Wo könnte also Konsens entstehen? Und wo werden rote Linien gezogen? Danach gefragt, bleibt der SPD-Vorsitzende unkonkret. Er nennt sozialdemokratische Schlagworte: Es gehe um eine Politik, die "für Menschen, die hart arbeiten" gemacht werde, um "bessere Löhne", "mehr Geld im Geldbeutel" und "stabile Renten".
Dass die SPD mit CDU und CSU sprechen wird, daran gibt es keine Zweifel. Das macht auch Klingbeil deutlich: "Ich sage Ihnen, wir führen jetzt die Gespräche mit der Union." Man werde dann ausloten müssen, "ob das mit der Union geht".

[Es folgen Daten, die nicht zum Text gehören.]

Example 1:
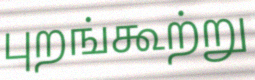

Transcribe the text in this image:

புறங்கூற்று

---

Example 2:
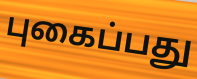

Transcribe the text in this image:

புகைப்பது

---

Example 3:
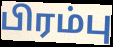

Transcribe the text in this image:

பிரம்பு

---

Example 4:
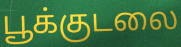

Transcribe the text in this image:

பூக்குடலை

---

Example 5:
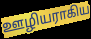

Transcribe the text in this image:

ஊழியராகிய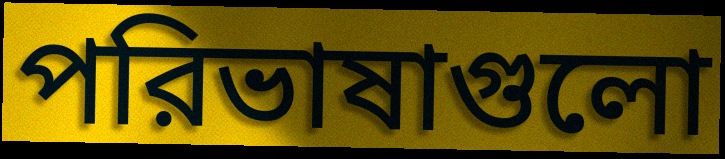
পরিভাষাগুলোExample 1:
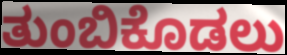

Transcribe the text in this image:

ತುಂಬಿಕೊಡಲು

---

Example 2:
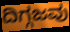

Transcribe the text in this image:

ದಿಗ್ಗಜವು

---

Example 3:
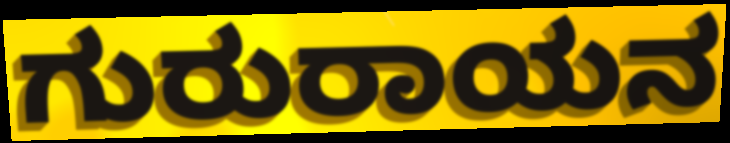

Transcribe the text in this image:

ಗುರುರಾಯನ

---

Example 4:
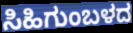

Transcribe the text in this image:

ಸಿಹಿಗುಂಬಳದ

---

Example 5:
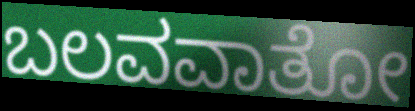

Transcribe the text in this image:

ಬಲವವಾತೋ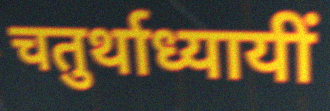
चतुर्थाध्यायींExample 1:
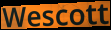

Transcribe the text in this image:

Wescott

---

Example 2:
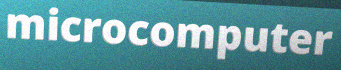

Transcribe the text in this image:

microcomputer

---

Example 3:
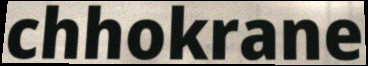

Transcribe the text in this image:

chhokrane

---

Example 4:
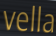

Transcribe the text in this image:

vella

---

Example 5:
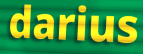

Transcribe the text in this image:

dariusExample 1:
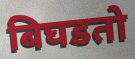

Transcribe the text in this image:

बिघडतो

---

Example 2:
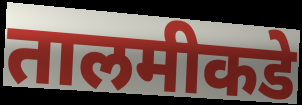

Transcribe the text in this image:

तालमीकडे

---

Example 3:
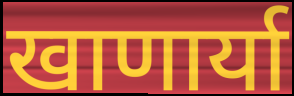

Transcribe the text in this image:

खाणार्या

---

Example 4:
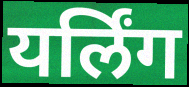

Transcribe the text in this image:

यर्लिंग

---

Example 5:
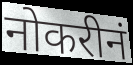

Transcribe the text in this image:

नोकरीनं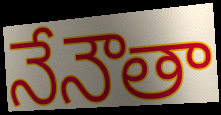
నేనౌతాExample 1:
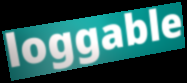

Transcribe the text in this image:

loggable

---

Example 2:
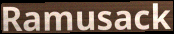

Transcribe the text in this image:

Ramusack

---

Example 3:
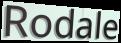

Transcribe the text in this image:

Rodale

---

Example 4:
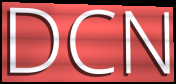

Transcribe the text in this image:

DCN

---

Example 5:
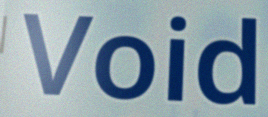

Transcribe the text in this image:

VoidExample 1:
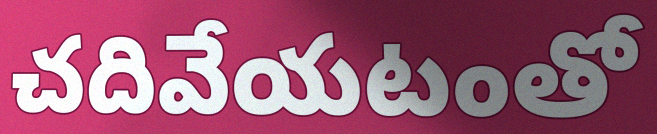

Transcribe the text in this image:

చదివేయటంతో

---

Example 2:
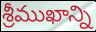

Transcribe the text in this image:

శ్రీముఖాన్ని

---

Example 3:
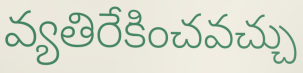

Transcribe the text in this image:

వ్యతిరేకించవచ్చు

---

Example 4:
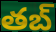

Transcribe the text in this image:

తబ్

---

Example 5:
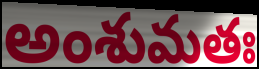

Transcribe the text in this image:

అంశుమతః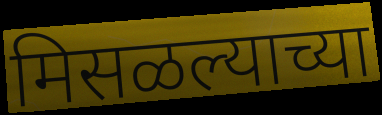
मिसळल्याच्या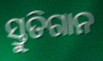
ସ୍ତୁତିଗାନ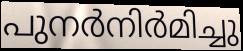
പുനർനിർമിച്ചു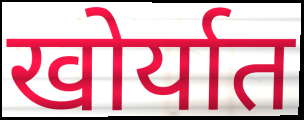
खोर्यातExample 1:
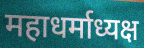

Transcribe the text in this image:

महाधर्माध्यक्ष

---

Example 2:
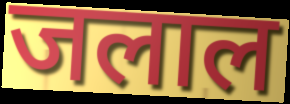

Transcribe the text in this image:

जलाल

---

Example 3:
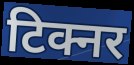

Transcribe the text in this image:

टिक्नर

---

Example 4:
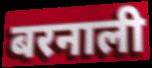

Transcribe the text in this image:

बरनाली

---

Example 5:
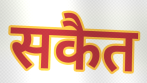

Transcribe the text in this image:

सकैत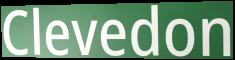
Clevedon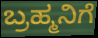
ಬ್ರಹ್ಮನಿಗೆ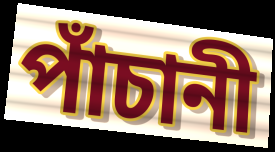
পাঁচানীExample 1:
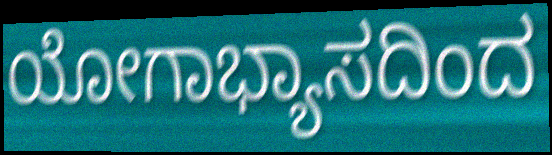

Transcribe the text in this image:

ಯೋಗಾಭ್ಯಾಸದಿಂದ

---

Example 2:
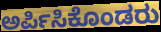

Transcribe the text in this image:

ಅರ್ಪಿಸಿಕೊಂಡರು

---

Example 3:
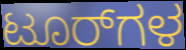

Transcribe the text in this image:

ಟೂರ್‌ಗಳ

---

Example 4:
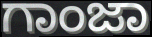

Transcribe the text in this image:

ಗಾಂಜಾ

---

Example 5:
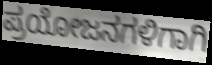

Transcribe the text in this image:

ಪ್ರಯೋಜನಗಳಿಗಾಗಿ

Das wird sich jetzt zeigen.
Lars Klingbeil, SPD-Chef
Gleichzeitig sei es "kein Geheimnis, dass Friedrich Merz in den letzten Wochen die Gräben zur SPD tiefer gemacht hat, durch das gemeinsame Abstimmungsverhalten mit der AfD".

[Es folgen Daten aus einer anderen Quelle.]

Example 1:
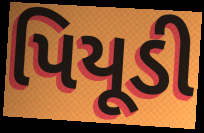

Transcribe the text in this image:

પિયૂડી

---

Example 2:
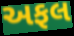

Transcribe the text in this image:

અફલ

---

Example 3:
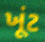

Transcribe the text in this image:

ખૂંટ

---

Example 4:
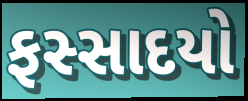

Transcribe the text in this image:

ફસ્સાદયો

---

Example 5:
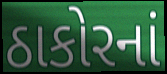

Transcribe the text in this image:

ઠાકોરનાંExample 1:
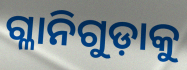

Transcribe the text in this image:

ଗ୍ଳାନିଗୁଡ଼ାକୁ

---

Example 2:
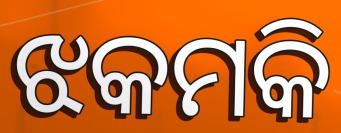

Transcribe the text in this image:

ଝକମକି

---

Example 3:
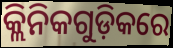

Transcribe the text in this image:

କ୍ଲିନିକଗୁଡ଼ିକରେ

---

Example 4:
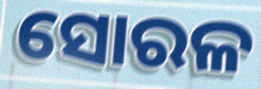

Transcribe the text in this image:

ସୋରଳ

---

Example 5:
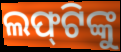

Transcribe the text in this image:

ଲଫ୍‌ଟିଙ୍କୁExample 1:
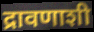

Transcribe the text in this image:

द्रावणाशी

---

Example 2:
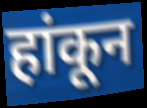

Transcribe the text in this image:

हांकून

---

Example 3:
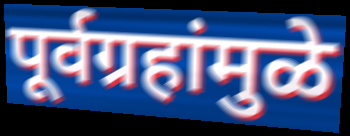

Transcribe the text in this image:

पूर्वग्रहांमुळे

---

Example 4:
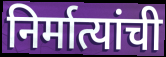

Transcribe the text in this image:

निर्मात्यांची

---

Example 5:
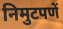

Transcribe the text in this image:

निमुटपणेंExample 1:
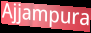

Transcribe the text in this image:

Ajjampura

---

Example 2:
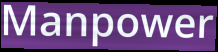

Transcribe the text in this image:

Manpower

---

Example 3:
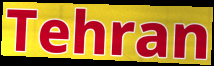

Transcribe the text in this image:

Tehran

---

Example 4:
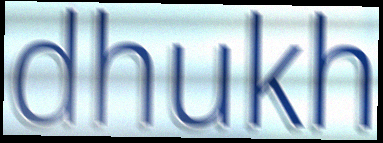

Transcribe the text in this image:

dhukh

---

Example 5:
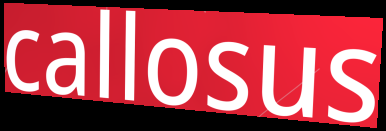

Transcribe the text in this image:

callosus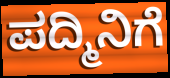
ಪದ್ಮಿನಿಗೆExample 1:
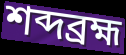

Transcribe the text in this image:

শব্দব্রহ্ম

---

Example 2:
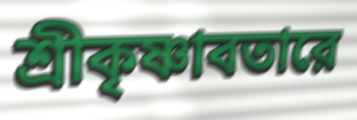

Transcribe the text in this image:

শ্রীকৃষ্ণাবতারে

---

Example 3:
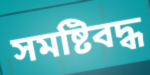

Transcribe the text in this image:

সমষ্টিবদ্ধ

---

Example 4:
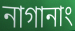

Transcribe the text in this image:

নাগানাং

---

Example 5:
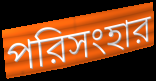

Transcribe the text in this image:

পরিসংহারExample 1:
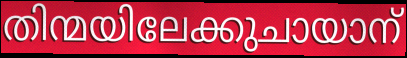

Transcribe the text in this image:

തിന്മയിലേക്കുചായാന്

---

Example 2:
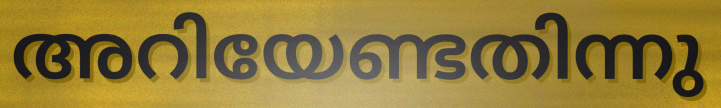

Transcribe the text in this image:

അറിയേണ്ടതിന്നു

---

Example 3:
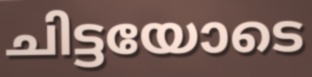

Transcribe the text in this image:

ചിട്ടയോടെ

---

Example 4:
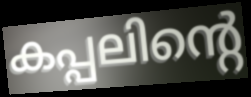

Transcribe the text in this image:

കപ്പലിന്റെ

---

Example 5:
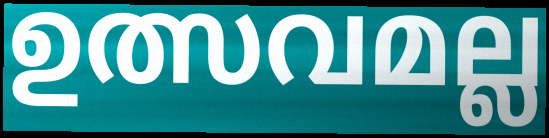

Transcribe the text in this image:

ഉത്സവമല്ല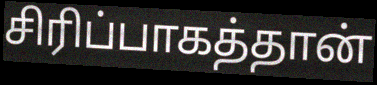
சிரிப்பாகத்தான்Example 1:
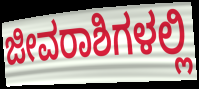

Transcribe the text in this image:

ಜೀವರಾಶಿಗಳಲ್ಲಿ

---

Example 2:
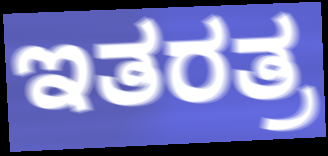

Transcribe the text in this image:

ಇತರತ್ರ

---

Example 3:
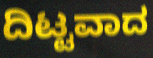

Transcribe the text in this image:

ದಿಟ್ಟವಾದ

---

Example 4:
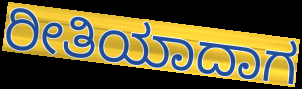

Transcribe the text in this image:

ರೀತಿಯಾದಾಗ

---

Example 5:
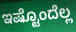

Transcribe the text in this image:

Der Parteivorstand sei sich bewusst, welche Verantwortung die SPD für das Zustandekommen einer stabilen Regierung trage, so Klingbeil. "Aber die Erwartung ist schon deutlich, dass Merz seinen Kurs und auch seinen Ton deutlich ändert."
Und [,dass] er Signale sendet, wie man in diesen Zeiten zusammenarbeiten kann.
Lars Klingbeil, SPD-Chef
Juso-Kritik an Klingbeil als Fraktionsvorsitzender: "Habe ich gelesen"
Stichwort Verantwortung: Klingbeil selbst möchte innerhalb der Partei mehr davon übernehmen - nicht nur als Parteivorsitzender, auch als künftiger Fraktionschef der SPD im Bundestag. Dass er den Posten übernehmen soll, kristallisierte sich bereits am Wahlabend heraus. Am Mittwoch soll darüber entschieden werden.
Die Jugendorganisation der SPD wirkt eher unglücklich und übte scharfe Kritik an der Entscheidung. "Durch dieses Vorgehen entstand der fatale Eindruck: Als erste Reaktion greift einer der Architekten des Misserfolgs nach dem Fraktionsvorsitz", sagte der Juso-Vorsitzende Philipp Türmer dem "Spiegel".
Darauf von heute-journal-Moderator Christian Sievers angesprochen, reagiert Klingbeil gelassen:
Ja, ich habe diese Kritik gelesen, aber ich will Ihnen sagen, wir müssen uns aufstellen für Gespräche.
Lars Klingbeil, SPD-Chef
Dass er Verantwortung übernehme, sei der klare Wunsch des Präsidiums. Auch, dass er "Partei und Fraktion jetzt in diese Gespräche mit anderen zusammen führe". Sollten diese Gespräche erfolgreich verlaufen, hätten immer noch die SPD-Mitglieder das letzte Wort.
So betont auch Klingbeil: Wenn es am "Ende einen Koalitionsvertrag gibt, den wir ausgehandelt haben, dann werden natürlich auch die Mitglieder der SPD darüber entscheiden. Das haben wir immer so gemacht und das werden wir auch bei dieser Bundestagswahl nicht ändern".
Das Interview führte Christian Sievers. Zusammengefasst hat es Christian Harz.